Texte d'exercice:
Dans un temps pas trop éloigné, le qualificatif de “grand mangeur” servait à désigner une espèce pas tellement rare qui s’alimentait à plein groin dans les rateliers de l’État. Depuis Martelly, l’engeance grand-mangeuse a évolué, ou plutôt a dégénéré pour donner naissance à la race plus agressive des décherpilleurs. Ne professant ni tenue ni retenue, c’est à ciel ouvert, à visage découvert que la gente décherpilleuse s’emplit les poches. Yo piye, yo pi mal, aurait chanté ma grand-mère paternelle. Plus ils pillent les caisses de l’État, pire ils sont.

Consigne: Mettez à jour le passage sur les décherpilleurs : recopiez la partie qui s'ouvre sur les mots « Dans un temps » et se ferme sur « pire ils sont. », en remplaçant « caisses » par « coffres ».

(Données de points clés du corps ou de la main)
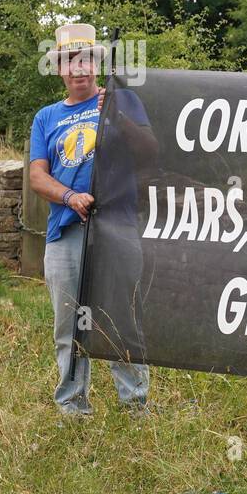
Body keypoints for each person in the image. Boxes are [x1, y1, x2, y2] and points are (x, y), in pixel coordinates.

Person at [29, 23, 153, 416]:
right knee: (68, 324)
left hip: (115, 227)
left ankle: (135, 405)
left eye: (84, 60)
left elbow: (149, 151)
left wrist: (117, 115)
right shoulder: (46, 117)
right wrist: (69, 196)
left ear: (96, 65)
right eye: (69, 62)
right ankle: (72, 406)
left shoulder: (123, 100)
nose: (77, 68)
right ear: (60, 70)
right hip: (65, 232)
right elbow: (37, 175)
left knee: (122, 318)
--
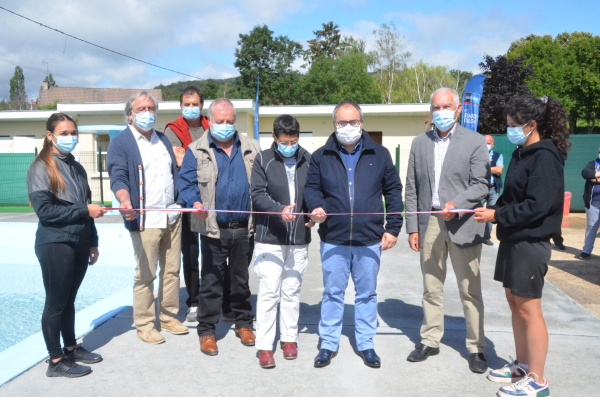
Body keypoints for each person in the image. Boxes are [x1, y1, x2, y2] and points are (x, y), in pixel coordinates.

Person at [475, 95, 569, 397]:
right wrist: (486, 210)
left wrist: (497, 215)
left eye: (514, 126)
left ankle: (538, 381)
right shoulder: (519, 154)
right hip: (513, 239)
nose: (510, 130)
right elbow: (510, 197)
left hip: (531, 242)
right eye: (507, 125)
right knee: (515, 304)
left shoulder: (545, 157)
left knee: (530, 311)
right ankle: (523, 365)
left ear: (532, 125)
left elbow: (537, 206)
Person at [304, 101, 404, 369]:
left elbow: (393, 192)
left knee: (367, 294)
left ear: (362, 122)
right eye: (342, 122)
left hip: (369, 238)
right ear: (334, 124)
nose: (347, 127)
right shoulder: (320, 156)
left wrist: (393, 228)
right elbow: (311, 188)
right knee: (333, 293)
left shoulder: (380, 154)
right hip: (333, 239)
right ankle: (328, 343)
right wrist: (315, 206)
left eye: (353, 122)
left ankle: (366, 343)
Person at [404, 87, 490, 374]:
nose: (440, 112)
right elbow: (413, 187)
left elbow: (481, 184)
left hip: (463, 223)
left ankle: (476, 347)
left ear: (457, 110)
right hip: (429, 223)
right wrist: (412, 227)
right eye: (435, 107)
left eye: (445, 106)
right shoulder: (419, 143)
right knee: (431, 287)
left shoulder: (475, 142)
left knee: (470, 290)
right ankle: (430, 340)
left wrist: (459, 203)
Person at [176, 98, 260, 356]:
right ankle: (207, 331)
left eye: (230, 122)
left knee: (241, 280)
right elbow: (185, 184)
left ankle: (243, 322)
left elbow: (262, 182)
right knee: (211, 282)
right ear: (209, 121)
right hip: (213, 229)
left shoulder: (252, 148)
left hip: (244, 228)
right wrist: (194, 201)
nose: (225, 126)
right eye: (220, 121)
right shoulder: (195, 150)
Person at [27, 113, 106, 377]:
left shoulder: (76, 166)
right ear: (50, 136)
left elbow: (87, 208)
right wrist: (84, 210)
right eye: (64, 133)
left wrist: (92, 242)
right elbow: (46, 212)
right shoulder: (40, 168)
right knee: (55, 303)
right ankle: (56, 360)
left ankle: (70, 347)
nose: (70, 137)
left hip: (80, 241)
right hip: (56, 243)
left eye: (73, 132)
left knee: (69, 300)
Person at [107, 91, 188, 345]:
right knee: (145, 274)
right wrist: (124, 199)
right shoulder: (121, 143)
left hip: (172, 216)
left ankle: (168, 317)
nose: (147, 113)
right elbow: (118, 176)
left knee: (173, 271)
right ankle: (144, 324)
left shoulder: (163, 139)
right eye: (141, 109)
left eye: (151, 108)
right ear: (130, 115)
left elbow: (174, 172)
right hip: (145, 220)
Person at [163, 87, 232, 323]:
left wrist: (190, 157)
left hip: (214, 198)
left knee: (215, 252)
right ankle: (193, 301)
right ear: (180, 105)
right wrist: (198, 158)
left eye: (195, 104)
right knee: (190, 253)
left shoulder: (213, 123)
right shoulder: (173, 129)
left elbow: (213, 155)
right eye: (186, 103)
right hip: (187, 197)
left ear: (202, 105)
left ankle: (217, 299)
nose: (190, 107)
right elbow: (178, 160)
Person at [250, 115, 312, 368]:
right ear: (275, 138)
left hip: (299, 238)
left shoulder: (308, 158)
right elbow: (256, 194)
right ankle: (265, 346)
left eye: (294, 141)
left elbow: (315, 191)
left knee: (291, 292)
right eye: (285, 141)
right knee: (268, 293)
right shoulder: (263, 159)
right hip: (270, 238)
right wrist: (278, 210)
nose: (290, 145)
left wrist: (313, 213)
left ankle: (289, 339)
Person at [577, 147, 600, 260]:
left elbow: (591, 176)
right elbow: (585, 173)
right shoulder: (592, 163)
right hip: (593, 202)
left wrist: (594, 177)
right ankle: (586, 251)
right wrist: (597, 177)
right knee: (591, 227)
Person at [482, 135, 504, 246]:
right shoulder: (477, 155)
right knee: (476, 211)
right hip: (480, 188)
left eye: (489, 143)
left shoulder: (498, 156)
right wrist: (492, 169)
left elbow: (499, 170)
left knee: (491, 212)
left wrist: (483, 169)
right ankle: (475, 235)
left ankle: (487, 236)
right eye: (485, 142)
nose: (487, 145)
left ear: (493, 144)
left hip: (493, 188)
...
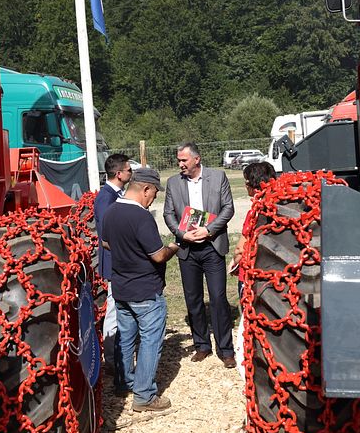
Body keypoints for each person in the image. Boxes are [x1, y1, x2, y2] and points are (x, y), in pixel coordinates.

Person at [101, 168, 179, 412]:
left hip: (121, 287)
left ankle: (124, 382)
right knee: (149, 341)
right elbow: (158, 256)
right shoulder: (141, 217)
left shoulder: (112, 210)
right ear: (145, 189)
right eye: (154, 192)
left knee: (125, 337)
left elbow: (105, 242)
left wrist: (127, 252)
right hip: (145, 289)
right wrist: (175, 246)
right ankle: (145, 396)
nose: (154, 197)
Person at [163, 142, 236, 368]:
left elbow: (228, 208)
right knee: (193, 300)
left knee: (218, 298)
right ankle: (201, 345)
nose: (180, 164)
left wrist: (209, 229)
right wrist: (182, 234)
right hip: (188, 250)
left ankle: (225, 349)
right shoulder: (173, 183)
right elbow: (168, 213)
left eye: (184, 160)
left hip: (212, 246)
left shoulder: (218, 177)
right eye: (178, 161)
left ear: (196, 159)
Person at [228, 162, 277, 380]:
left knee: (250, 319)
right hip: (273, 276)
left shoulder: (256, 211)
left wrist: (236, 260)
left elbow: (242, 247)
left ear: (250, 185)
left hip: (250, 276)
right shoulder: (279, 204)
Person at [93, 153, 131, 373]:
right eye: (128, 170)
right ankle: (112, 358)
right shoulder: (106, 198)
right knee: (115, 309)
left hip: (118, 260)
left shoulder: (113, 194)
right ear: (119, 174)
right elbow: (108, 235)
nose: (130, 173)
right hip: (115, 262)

Réponse:
Dans un temps pas trop éloigné, le qualificatif de “grand mangeur” servait à désigner une espèce pas tellement rare qui s’alimentait à plein groin dans les rateliers de l’État. Depuis Martelly, l’engeance grand-mangeuse a évolué, ou plutôt a dégénéré pour donner naissance à la race plus agressive des décherpilleurs. Ne professant ni tenue ni retenue, c’est à ciel ouvert, à visage découvert que la gente décherpilleuse s’emplit les poches. Yo piye, yo pi mal, aurait chanté ma grand-mère paternelle. Plus ils pillent les coffres de l’État, pire ils sont.